A community health worker visits a family at home in Rwanda
Community health worker Niragire Irene (at rear, blue headscarf) visits a family at their home in eastern Rwanda's Cyarubare District in 2018. Health system improvements that boost screenings and community visits initially can create misleading data, suggesting implementers and funders should take a long view when assessing effectiveness. (Photo by Cecille Joan Avila / PIH)

Another example has occurred in Lesotho, where a slight decline in primary care services followed the launch of a national health reform. Again, the short-term setback primarily was related to a more streamlined system for data collection and reporting.

Stakeholders also must consider the entire scope of impacts and needs that health system interventions can cause.  When only partial impacts are considered, some indicators can begin to improve, while others may significantly worsen if the health system can’t handle the demand.

This often happens with vertical programs, which target one aspect of care rather than health system as a whole. For example, an intervention to increase the number of people who use health facilities can lead to a breakdown in services, if other important elements like medical supplies and human resources are not considered.
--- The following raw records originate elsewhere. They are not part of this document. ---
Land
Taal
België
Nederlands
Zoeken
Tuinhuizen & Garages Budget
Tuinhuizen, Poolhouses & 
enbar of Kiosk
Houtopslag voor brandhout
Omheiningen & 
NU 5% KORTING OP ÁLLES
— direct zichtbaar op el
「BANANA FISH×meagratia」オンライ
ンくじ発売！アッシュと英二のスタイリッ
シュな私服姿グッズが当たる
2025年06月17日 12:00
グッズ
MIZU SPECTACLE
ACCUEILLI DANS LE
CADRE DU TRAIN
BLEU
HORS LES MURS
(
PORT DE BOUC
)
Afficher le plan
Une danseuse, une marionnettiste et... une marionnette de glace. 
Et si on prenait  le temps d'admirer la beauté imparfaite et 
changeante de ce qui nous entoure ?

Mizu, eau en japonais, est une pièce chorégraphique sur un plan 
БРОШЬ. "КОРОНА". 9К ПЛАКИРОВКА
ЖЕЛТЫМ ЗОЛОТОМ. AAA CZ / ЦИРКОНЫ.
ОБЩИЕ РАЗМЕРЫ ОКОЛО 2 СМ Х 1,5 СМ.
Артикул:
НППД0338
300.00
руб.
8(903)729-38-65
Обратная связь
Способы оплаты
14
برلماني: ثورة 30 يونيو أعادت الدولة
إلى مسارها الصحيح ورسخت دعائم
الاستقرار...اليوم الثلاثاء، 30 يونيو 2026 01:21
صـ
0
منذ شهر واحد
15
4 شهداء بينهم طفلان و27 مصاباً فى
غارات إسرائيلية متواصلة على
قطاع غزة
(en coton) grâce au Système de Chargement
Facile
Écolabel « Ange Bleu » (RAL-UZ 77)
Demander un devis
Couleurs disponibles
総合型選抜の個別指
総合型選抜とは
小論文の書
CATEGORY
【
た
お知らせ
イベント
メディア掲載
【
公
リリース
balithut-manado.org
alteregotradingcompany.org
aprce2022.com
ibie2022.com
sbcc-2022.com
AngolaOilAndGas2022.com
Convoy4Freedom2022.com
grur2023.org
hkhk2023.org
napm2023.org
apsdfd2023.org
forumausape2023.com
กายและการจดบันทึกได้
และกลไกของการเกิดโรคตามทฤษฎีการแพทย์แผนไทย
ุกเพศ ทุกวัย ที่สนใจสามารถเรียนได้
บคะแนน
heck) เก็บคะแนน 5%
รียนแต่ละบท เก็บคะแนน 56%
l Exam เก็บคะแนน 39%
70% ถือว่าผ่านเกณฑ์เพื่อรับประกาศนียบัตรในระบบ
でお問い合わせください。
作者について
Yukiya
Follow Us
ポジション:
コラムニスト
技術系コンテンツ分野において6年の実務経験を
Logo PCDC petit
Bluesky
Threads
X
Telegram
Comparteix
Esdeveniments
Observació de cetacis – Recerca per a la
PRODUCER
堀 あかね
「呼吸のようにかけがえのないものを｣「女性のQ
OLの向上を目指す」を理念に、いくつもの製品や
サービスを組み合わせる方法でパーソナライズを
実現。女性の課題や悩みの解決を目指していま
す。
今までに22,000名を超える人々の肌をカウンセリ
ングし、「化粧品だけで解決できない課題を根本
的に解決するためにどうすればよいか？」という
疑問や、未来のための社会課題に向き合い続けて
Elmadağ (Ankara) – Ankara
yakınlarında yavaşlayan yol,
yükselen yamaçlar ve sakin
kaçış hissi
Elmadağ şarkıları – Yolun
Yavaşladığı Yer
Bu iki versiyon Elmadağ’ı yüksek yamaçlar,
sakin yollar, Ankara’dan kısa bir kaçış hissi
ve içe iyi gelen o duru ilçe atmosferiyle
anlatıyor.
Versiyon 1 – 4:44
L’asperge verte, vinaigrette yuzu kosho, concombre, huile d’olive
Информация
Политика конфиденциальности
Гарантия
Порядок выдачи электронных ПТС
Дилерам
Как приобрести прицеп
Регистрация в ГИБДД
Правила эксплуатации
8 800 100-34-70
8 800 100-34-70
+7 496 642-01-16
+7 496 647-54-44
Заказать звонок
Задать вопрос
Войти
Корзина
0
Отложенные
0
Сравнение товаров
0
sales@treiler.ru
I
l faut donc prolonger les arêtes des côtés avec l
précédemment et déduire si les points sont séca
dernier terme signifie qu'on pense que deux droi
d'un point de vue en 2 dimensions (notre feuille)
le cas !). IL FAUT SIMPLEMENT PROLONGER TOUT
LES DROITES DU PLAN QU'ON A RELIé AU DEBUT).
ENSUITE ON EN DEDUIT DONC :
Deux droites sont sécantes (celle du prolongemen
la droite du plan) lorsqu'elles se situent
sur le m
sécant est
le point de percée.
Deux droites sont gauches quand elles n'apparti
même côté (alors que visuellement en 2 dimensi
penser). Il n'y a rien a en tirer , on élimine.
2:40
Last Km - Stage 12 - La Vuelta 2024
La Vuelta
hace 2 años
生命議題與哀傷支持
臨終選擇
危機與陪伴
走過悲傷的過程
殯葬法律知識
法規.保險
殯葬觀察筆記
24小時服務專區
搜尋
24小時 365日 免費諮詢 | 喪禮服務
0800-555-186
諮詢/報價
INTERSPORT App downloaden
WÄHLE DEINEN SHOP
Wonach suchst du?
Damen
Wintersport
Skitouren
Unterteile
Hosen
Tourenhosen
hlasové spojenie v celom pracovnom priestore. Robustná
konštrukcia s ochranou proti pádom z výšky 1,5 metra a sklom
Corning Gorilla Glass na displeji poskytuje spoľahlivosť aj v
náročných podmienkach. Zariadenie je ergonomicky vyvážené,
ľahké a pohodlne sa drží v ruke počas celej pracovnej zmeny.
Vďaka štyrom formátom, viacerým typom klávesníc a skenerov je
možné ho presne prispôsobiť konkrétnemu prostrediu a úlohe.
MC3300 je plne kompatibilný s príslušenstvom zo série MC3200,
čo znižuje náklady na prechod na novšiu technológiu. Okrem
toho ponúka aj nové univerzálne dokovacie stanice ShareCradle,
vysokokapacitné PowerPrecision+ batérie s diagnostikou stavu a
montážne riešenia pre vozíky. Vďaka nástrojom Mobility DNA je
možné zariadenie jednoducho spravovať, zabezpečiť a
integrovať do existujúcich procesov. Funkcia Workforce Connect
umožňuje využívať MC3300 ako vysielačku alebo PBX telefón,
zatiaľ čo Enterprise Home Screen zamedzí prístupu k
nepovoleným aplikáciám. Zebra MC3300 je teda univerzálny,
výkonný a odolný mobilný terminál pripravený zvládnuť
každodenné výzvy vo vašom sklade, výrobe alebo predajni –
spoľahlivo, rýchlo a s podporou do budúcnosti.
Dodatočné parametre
That’s why understanding the implications of health system reconstitution syndrome is critical for global health stakeholders, including program implementers, policymakers, researchers, and global health funding institutions.

“Given that typical funding grants for health system strengthening projects range from one to three years in length,” Manzi says, “monitoring and quality improvement early in the intervention becomes critical as a means to shorten the reactive phase and prevent early abandonment of the intervention.”

As global leaders and communities around the world raise their voices to advocate for universal health coverage, and care, it will be crucial to redesign tactics for effective implementation, research, and health financing. Strongly considering these dynamics, and contextual factors for different health systems, will help stakeholders ensure effective implementation of improvement projects, and ultimately, better health outcomes.